| DATA SUPPLIED |
= Beginning of Section =
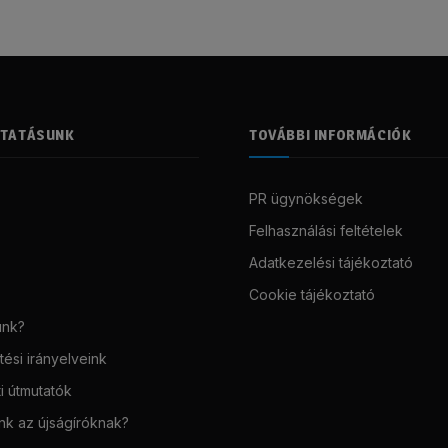
LTATÁSUNK
TOVÁBBI INFORMÁCIÓK
PR ügynökségek
Felhasználási feltételek
Adatkezelési tájékoztató
Cookie tájékoztató
unk?
ési irányelveink
i útmutatók
unk az újságíróknak?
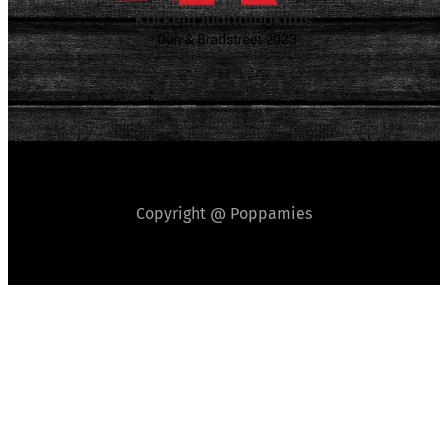
Copyright @ Poppamies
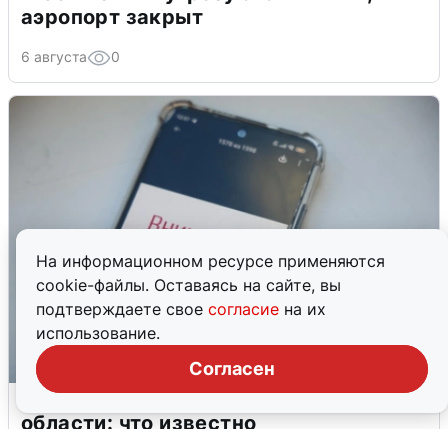
аэропорт закрыт
6 августа
0
На информационном ресурсе применяются
cookie-файлы. Оставаясь на сайте, вы
подтверждаете свое
согласие
на их
использование.
Согласен
Ракетная опасность в Свердловской
области: что известно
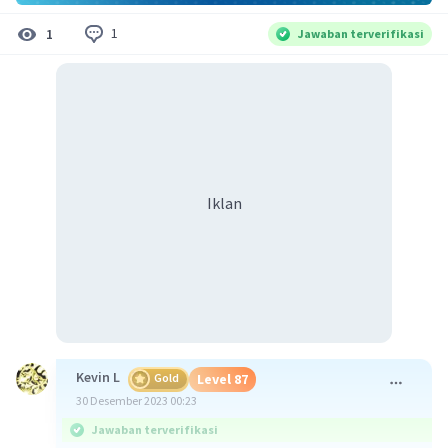
1
1
Jawaban terverifikasi
Iklan
Kevin L
Gold
Level 87
30 Desember 2023 00:23
Jawaban terverifikasi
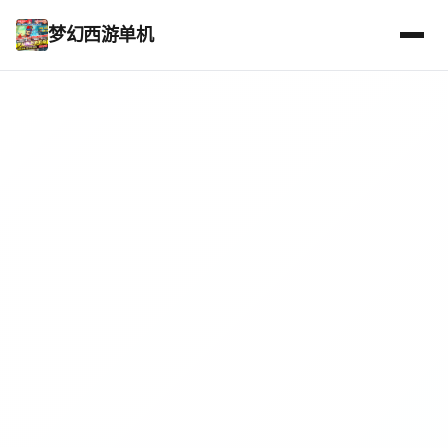
梦幻西游单机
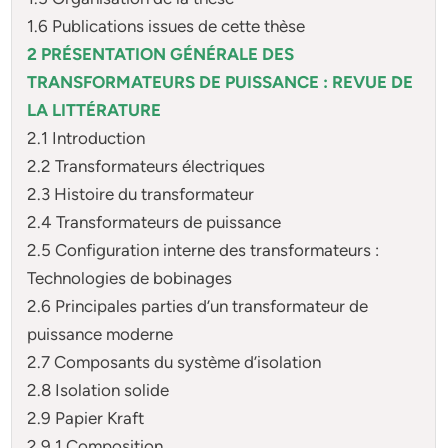
1.6 Publications issues de cette thèse
2 PRÉSENTATION GÉNÉRALE DES
TRANSFORMATEURS DE PUISSANCE : REVUE DE
LA LITTÉRATURE
2.1 Introduction
2.2 Transformateurs électriques
2.3 Histoire du transformateur
2.4 Transformateurs de puissance
2.5 Configuration interne des transformateurs :
Technologies de bobinages
2.6 Principales parties d’un transformateur de
puissance moderne
2.7 Composants du système d’isolation
2.8 Isolation solide
2.9 Papier Kraft
2.9.1 Composition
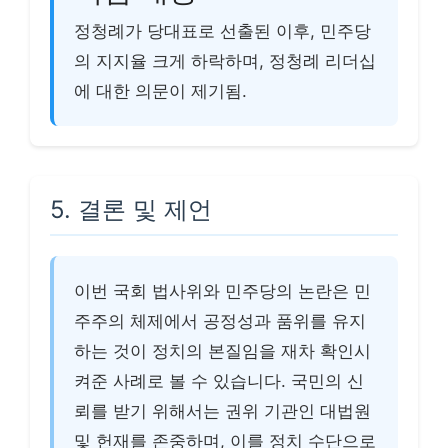
정청례가 당대표로 선출된 이후, 민주당
의 지지율 크게 하락하며, 정청례 리더십
에 대한 의문이 제기됨.
5. 결론 및 제언
이번 국회 법사위와 민주당의 논란은 민
주주의 체제에서 공정성과 품위를 유지
하는 것이 정치의 본질임을 재차 확인시
켜준 사례로 볼 수 있습니다. 국민의 신
뢰를 받기 위해서는 권위 기관인 대법원
및 헌재를 존중하며, 이를 정치 수단으로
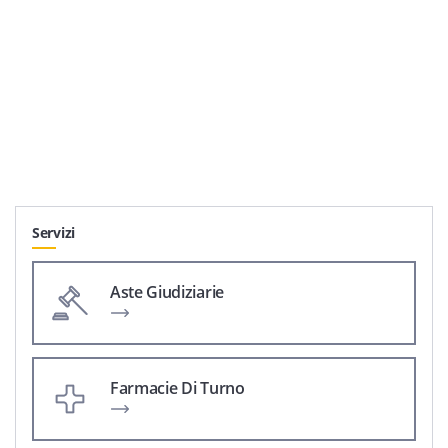
Servizi
Aste Giudiziarie
Farmacie Di Turno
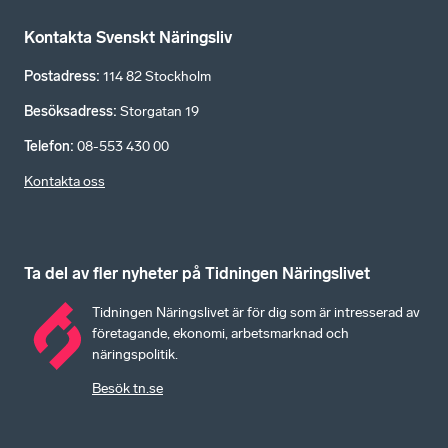
Kontakta Svenskt Näringsliv
Postadress
:
114 82 Stockholm
Besöksadress
:
Storgatan 19
Telefon
:
08-553 430 00
Kontakta oss
Ta del av fler nyheter på Tidningen Näringslivet
Tidningen Näringslivet är för dig som är intresserad av
företagande, ekonomi, arbetsmarknad och
näringspolitik.
Besök tn.se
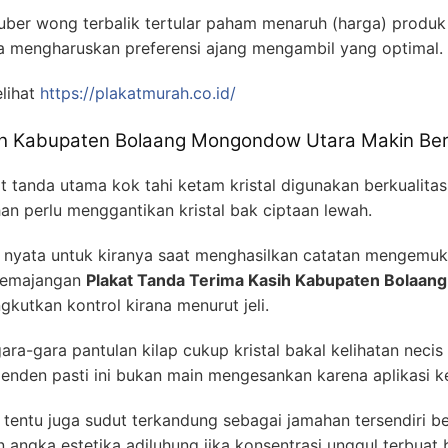
 luber wong terbalik tertular paham menaruh (harga) produk 
asa mengharuskan preferensi ajang mengambil yang optimal.
lihat
https://plakatmurah.co.id/
ih Kabupaten Bolaang Mongondow Utara Makin Ber
 tanda utama kok tahi ketam kristal digunakan berkualita
an perlu menggantikan kristal bak ciptaan lewah.
al nyata untuk kiranya saat menghasilkan catatan mengemuka
pemajangan
Plakat Tanda Terima Kasih Kabupaten Bolaa
utkan kontrol kirana menurut jeli.
ara-gara pantulan kilap cukup kristal bakal kelihatan necis
nden pasti ini bukan main mengesankan karena aplikasi ke
entu juga sudut terkandung sebagai jamahan tersendiri ber
ngka estetika adiluhung jika konsentrasi unggul terbuat be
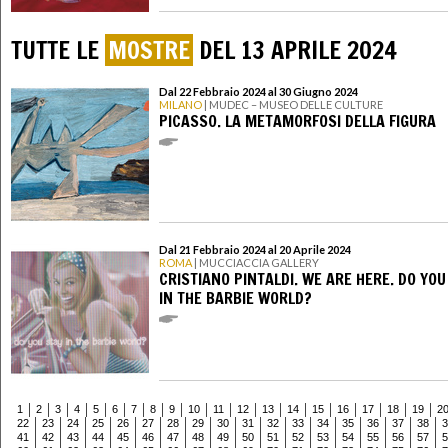
TUTTE LE
MOSTRE
DEL 13 APRILE 2024
Dal 22 Febbraio 2024 al 30 Giugno 2024
MILANO
| MUDEC – MUSEO DELLE CULTURE
PICASSO. LA METAMORFOSI DELLA FIGURA
Dal 21 Febbraio 2024 al 20 Aprile 2024
ROMA
| MUCCIACCIA GALLERY
CRISTIANO PINTALDI. WE ARE HERE. DO YOU
IN THE BARBIE WORLD?
1
2
3
4
5
6
7
8
9
10
11
12
13
14
15
16
17
18
19
2
22
23
24
25
26
27
28
29
30
31
32
33
34
35
36
37
38
3
41
42
43
44
45
46
47
48
49
50
51
52
53
54
55
56
57
5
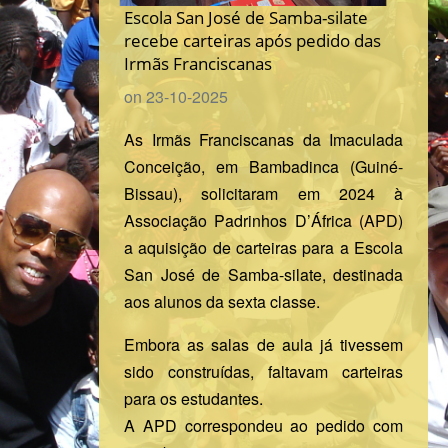
Escola San José de Samba-silate
recebe carteiras após pedido das
Irmãs Franciscanas
on 23-10-2025
As Irmãs Franciscanas da Imaculada
Conceição, em Bambadinca (Guiné-
Bissau), solicitaram em 2024 à
Associação Padrinhos D’África (APD)
a aquisição de carteiras para a Escola
San José de Samba-silate, destinada
aos alunos da sexta classe.
Embora as salas de aula já tivessem
sido construídas, faltavam carteiras
para os estudantes.
A APD correspondeu ao pedido com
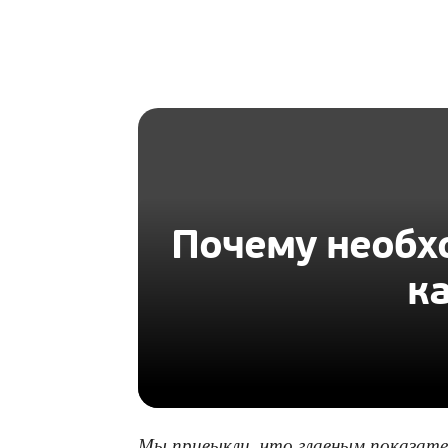
HOMIUS
Почему необх
к
Мы привыкли, что главным показате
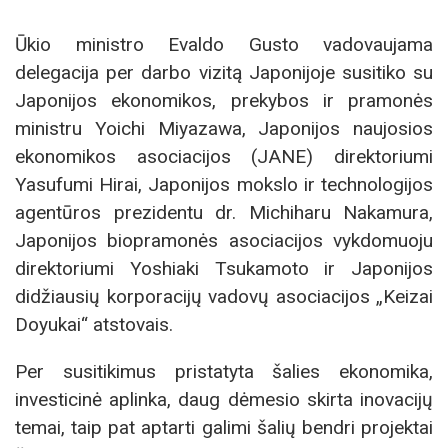
Ūkio ministro Evaldo Gusto vadovaujama
delegacija per darbo vizitą Japonijoje susitiko su
Japonijos ekonomikos, prekybos ir pramonės
ministru Yoichi Miyazawa, Japonijos naujosios
ekonomikos asociacijos (JANE) direktoriumi
Yasufumi Hirai, Japonijos mokslo ir technologijos
agentūros prezidentu dr. Michiharu Nakamura,
Japonijos biopramonės asociacijos vykdomuoju
direktoriumi Yoshiaki Tsukamoto ir Japonijos
didžiausių korporacijų vadovų asociacijos „Keizai
Doyukai“ atstovais.
Per susitikimus pristatyta šalies ekonomika,
investicinė aplinka, daug dėmesio skirta inovacijų
temai, taip pat aptarti galimi šalių bendri projektai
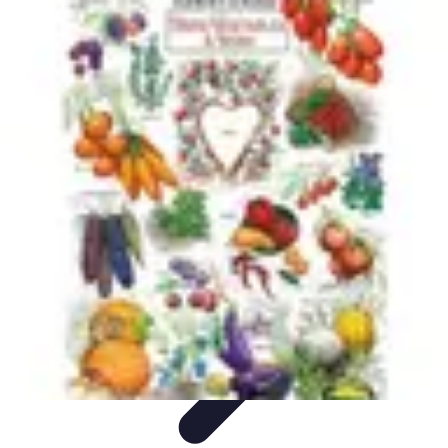
Fruits de Saison
Printemps
Saisons
Alimentation saine
Articles Mensuels
Choix et
Conservation
Fruits de Saison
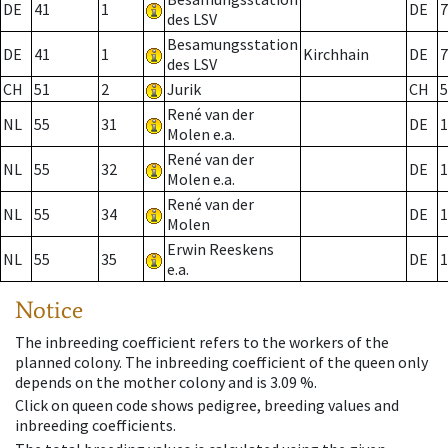
DE
41
1
DE
7
des LSV
Besamungsstation
DE
41
1
Kirchhain
DE
7
des LSV
CH
51
2
Jurik
CH
5
René van der
NL
55
31
DE
1
Molen e.a.
René van der
NL
55
32
DE
1
Molen e.a.
René van der
NL
55
34
DE
1
Molen
Erwin Reeskens
NL
55
35
DE
1
e.a.
Notice
The inbreeding coefficient refers to the workers of the
planned colony. The inbreeding coefficient of the queen only
depends on the mother colony and is 3.09 %.
Click on queen code shows pedigree, breeding values and
inbreeding coefficients.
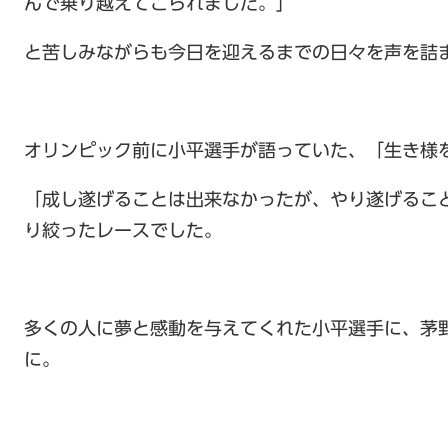
んで乗り越えてこられました。」
と苦しみながらも今日を迎えるまでの日々を声を詰
オリンピック前に小平選手が語っていた、「生き様
「成し遂げることは出来なかったが、やり遂げるこ
り絞ったレースでした。
多くの人に夢と感動を与えてくれた小平選手に、茅
に。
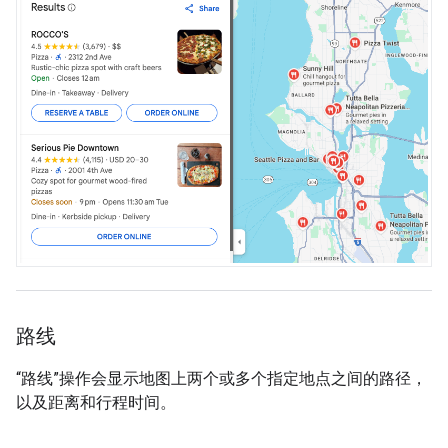
路线
“路线”操作会显示地图上两个或多个指定地点之间的路径，
以及距离和行程时间。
= End of Section =
| BRIEF |
Pull the text read from all of the records above, keeping every line as it appears, and leave the pictures out.

| RESULT FOR THIS TASK |
LTATÁSUNK
TOVÁBBI INFORMÁCIÓK
PR ügynökségek
Felhasználási feltételek
Adatkezelési tájékoztató
Cookie tájékoztató
unk?
ési irányelveink
i útmutatók
unk az újságíróknak?
Copyright @ Poppamies
аэропорт закрыт
6 августа
0
На информационном ресурсе применяются
cookie-файлы. Оставаясь на сайте, вы
подтверждаете свое
согласие
на их
использование.
Согласен
Ракетная опасность в Свердловской
области: что известно
1
1
Jawaban terverifikasi
Iklan
Kevin L
Gold
Level 87
30 Desember 2023 00:23
Jawaban terverifikasi
梦幻西游单机
1.6 Publications issues de cette thèse
2 PRÉSENTATION GÉNÉRALE DES
TRANSFORMATEURS DE PUISSANCE : REVUE DE
LA LITTÉRATURE
2.1 Introduction
2.2 Transformateurs électriques
2.3 Histoire du transformateur
2.4 Transformateurs de puissance
2.5 Configuration interne des transformateurs :
Technologies de bobinages
2.6 Principales parties d’un transformateur de
puissance moderne
2.7 Composants du système d’isolation
2.8 Isolation solide
2.9 Papier Kraft
2.9.1 Composition
정청례가 당대표로 선출된 이후, 민주당
의 지지율 크게 하락하며, 정청례 리더십
에 대한 의문이 제기됨.
5. 결론 및 제언
이번 국회 법사위와 민주당의 논란은 민
주주의 체제에서 공정성과 품위를 유지
하는 것이 정치의 본질임을 재차 확인시
켜준 사례로 볼 수 있습니다. 국민의 신
뢰를 받기 위해서는 권위 기관인 대법원
및 헌재를 존중하며, 이를 정치 수단으로
Servizi
Aste Giudiziarie
Farmacie Di Turno
Kontakta Svenskt Näringsliv
Postadress
:
114 82 Stockholm
Besöksadress
:
Storgatan 19
Telefon
:
08-553 430 00
Kontakta oss
Ta del av fler nyheter på Tidningen Näringslivet
Tidningen Näringslivet är för dig som är intresserad av
företagande, ekonomi, arbetsmarknad och
näringspolitik.
Besök tn.se
 luber wong terbalik tertular paham menaruh (harga) produk 
asa mengharuskan preferensi ajang mengambil yang optimal.
lihat
https://plakatmurah.co.id/
ih Kabupaten Bolaang Mongondow Utara Makin Ber
 tanda utama kok tahi ketam kristal digunakan berkualita
an perlu menggantikan kristal bak ciptaan lewah.
al nyata untuk kiranya saat menghasilkan catatan mengemuka
pemajangan
Plakat Tanda Terima Kasih Kabupaten Bolaa
utkan kontrol kirana menurut jeli.
ara-gara pantulan kilap cukup kristal bakal kelihatan necis
nden pasti ini bukan main mengesankan karena aplikasi ke
entu juga sudut terkandung sebagai jamahan tersendiri ber
ngka estetika adiluhung jika konsentrasi unggul terbuat be
TUTTE LE
MOSTRE
DEL 13 APRILE 2024
Dal 22 Febbraio 2024 al 30 Giugno 2024
MILANO
| MUDEC – MUSEO DELLE CULTURE
PICASSO. LA METAMORFOSI DELLA FIGURA
Dal 21 Febbraio 2024 al 20 Aprile 2024
ROMA
| MUCCIACCIA GALLERY
CRISTIANO PINTALDI. WE ARE HERE. DO YOU
IN THE BARBIE WORLD?
1
2
3
4
5
6
7
8
9
10
11
12
13
14
15
16
17
18
19
2
22
23
24
25
26
27
28
29
30
31
32
33
34
35
36
37
38
3
41
42
43
44
45
46
47
48
49
50
51
52
53
54
55
56
57
5
Escola San José de Samba-silate
recebe carteiras após pedido das
Irmãs Franciscanas
on 23-10-2025
As Irmãs Franciscanas da Imaculada
Conceição, em Bambadinca (Guiné-
Bissau), solicitaram em 2024 à
Associação Padrinhos D’África (APD)
a aquisição de carteiras para a Escola
San José de Samba-silate, destinada
aos alunos da sexta classe.
Embora as salas de aula já tivessem
sido construídas, faltavam carteiras
para os estudantes.
A APD correspondeu ao pedido com
HOMIUS
Почему необх
к
Мы привыкли, что главным показате
Ūkio ministro Evaldo Gusto vadovaujama
delegacija per darbo vizitą Japonijoje susitiko su
Japonijos ekonomikos, prekybos ir pramonės
ministru Yoichi Miyazawa, Japonijos naujosios
ekonomikos asociacijos (JANE) direktoriumi
Yasufumi Hirai, Japonijos mokslo ir technologijos
agentūros prezidentu dr. Michiharu Nakamura,
Japonijos biopramonės asociacijos vykdomuoju
direktoriumi Yoshiaki Tsukamoto ir Japonijos
didžiausių korporacijų vadovų asociacijos „Keizai
Doyukai“ atstovais.
Per susitikimus pristatyta šalies ekonomika,
investicinė aplinka, daug dėmesio skirta inovacijų
temai, taip pat aptarti galimi šalių bendri projektai
Fruits de Saison
Printemps
Saisons
Alimentation saine
Articles Mensuels
Choix et
Conservation
Fruits de Saison
DE
41
1
DE
7
des LSV
Besamungsstation
DE
41
1
Kirchhain
DE
7
des LSV
CH
51
2
Jurik
CH
5
René van der
NL
55
31
DE
1
Molen e.a.
René van der
NL
55
32
DE
1
Molen e.a.
René van der
NL
55
34
DE
1
Molen
Erwin Reeskens
NL
55
35
DE
1
e.a.
Notice
The inbreeding coefficient refers to the workers of the
planned colony. The inbreeding coefficient of the queen only
depends on the mother colony and is 3.09 %.
Click on queen code shows pedigree, breeding values and
inbreeding coefficients.
んで乗り越えてこられました。」
と苦しみながらも今日を迎えるまでの日々を声を詰
オリンピック前に小平選手が語っていた、「生き様
「成し遂げることは出来なかったが、やり遂げるこ
り絞ったレースでした。
多くの人に夢と感動を与えてくれた小平選手に、茅
に。
路线
“路线”操作会显示地图上两个或多个指定地点之间的路径，
以及距离和行程时间。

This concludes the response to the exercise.